Foreword
Starting with your table definition:
- UserID
- Fname
- Lname
- Email
- Password
- IV
Here are the changes:
- The fields
Fname
, Lname
and Email
will be encrypted using a symmetric cipher, provided by OpenSSL,
- The
IV
field will store the initialisation vector used for encryption. The storage requirements depend on the cipher and mode used; more about this later.
- The
Password
field will be hashed using a one-way password hash,
Encryption
Cipher and mode
Choosing the best encryption cipher and mode is beyond the scope of this answer, but the final choice affects the size of both the encryption key and initialisation vector; for this post we will be using AES-256-CBC which has a fixed block size of 16 bytes and a key size of either 16, 24 or 32 bytes.
Encryption key
A good encryption key is a binary blob that's generated from a reliable random number generator. The following example would be recommended (>= 5.3):
$key_size = 32; // 256 bits
$encryption_key = openssl_random_pseudo_bytes($key_size, $strong);
// $strong will be true if the key is crypto safe
This can be done once or multiple times (if you wish to create a chain of encryption keys). Keep these as private as possible.
IV
The initialisation vector adds randomness to the encryption and required for CBC mode. These values should be ideally be used only once (technically once per encryption key), so an update to any part of a row should regenerate it.

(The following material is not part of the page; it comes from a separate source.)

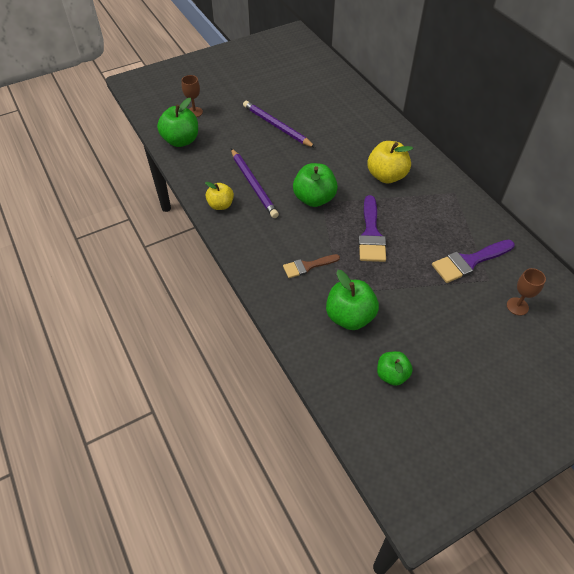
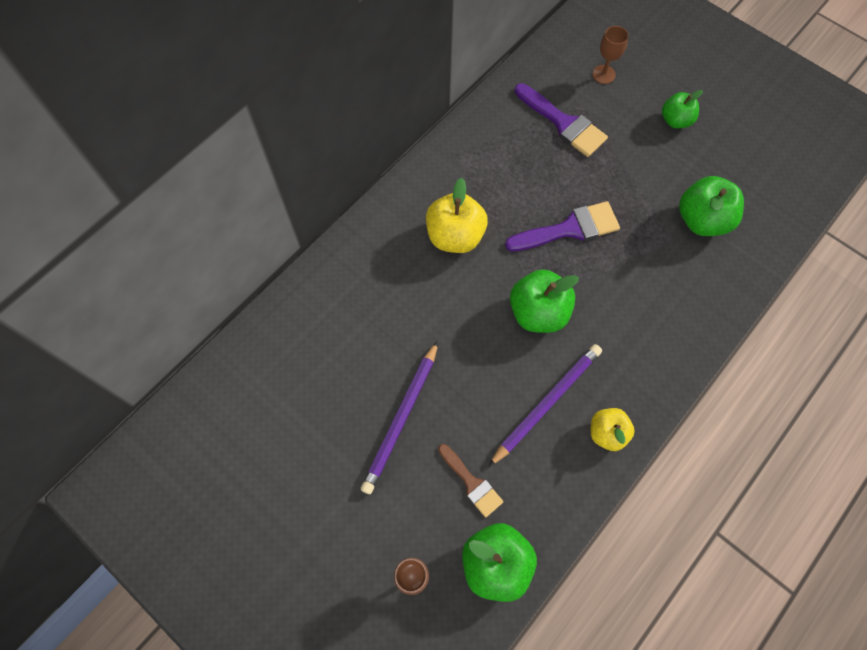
camera: 110 degrees left, 15 degrees up
(307, 266) = (656, 284): brown brush -> brown brush (472, 483)
(392, 375) = (748, 165): green apple -> green apple (675, 120)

A function is provided to help you generate the IV:
$iv_size = 16; // 128 bits
$iv = openssl_random_pseudo_bytes($iv_size, $strong);
Example
Let's encrypt the name field, using the earlier $encryption_key
and $iv
; to do this, we have to pad our data to the block size:
function pkcs7_pad($data, $size)
{
$length = $size - strlen($data) % $size;
return $data . str_repeat(chr($length), $length);
}
$name = 'Jack';
$enc_name = openssl_encrypt(
pkcs7_pad($name, 16), // padded data
'AES-256-CBC', // cipher and mode
$encryption_key, // secret key
0, // options (not used)
$iv // initialisation vector
);
Storage requirements
The encrypted output, like the IV, is binary; storing these values in a database can be accomplished by using designated column types such as BINARY
or VARBINARY
.
The output value, like the IV, is binary; to store those values in MySQL, consider using BINARY
or VARBINARY
columns. If this is not an option, you can also convert the binary data into a textual representation using base64_encode()
or bin2hex()
, doing so requires between 33% to 100% more storage space.
Decryption
Decryption of the stored values is similar:
function pkcs7_unpad($data)
{
return substr($data, 0, -ord($data[strlen($data) - 1]));
}
$row = $result->fetch(PDO::FETCH_ASSOC); // read from database result
// $enc_name = base64_decode($row['Name']);
// $enc_name = hex2bin($row['Name']);
$enc_name = $row['Name'];
// $iv = base64_decode($row['IV']);
// $iv = hex2bin($row['IV']);
$iv = $row['IV'];
$name = pkcs7_unpad(openssl_decrypt(
$enc_name,
'AES-256-CBC',
$encryption_key,
0,
$iv
));
Authenticated encryption
You can further improve the integrity of the generated cipher text by appending a signature that's generated from a secret key (different from the encryption key) and the cipher text. Before the cipher text is decrypted, the signature is first verified (preferably with a constant-time comparison method).
Example
// generate once, keep safe
$auth_key = openssl_random_pseudo_bytes(32, $strong);
// authentication
$auth = hash_hmac('sha256', $enc_name, $auth_key, true);
$auth_enc_name = $auth . $enc_name;
// verification
$auth = substr($auth_enc_name, 0, 32);
$enc_name = substr($auth_enc_name, 32);
$actual_auth = hash_hmac('sha256', $enc_name, $auth_key, true);
if (hash_equals($auth, $actual_auth)) {
// perform decryption
}
See also: hash_equals()
Hashing
Storing a reversible password in your database must be avoided as much as possible; you only wish to verify the password rather than knowing its contents. If a user loses their password, it's better to allow them to reset it rather than sending them their original one (make sure that password reset can only be done for a limited time).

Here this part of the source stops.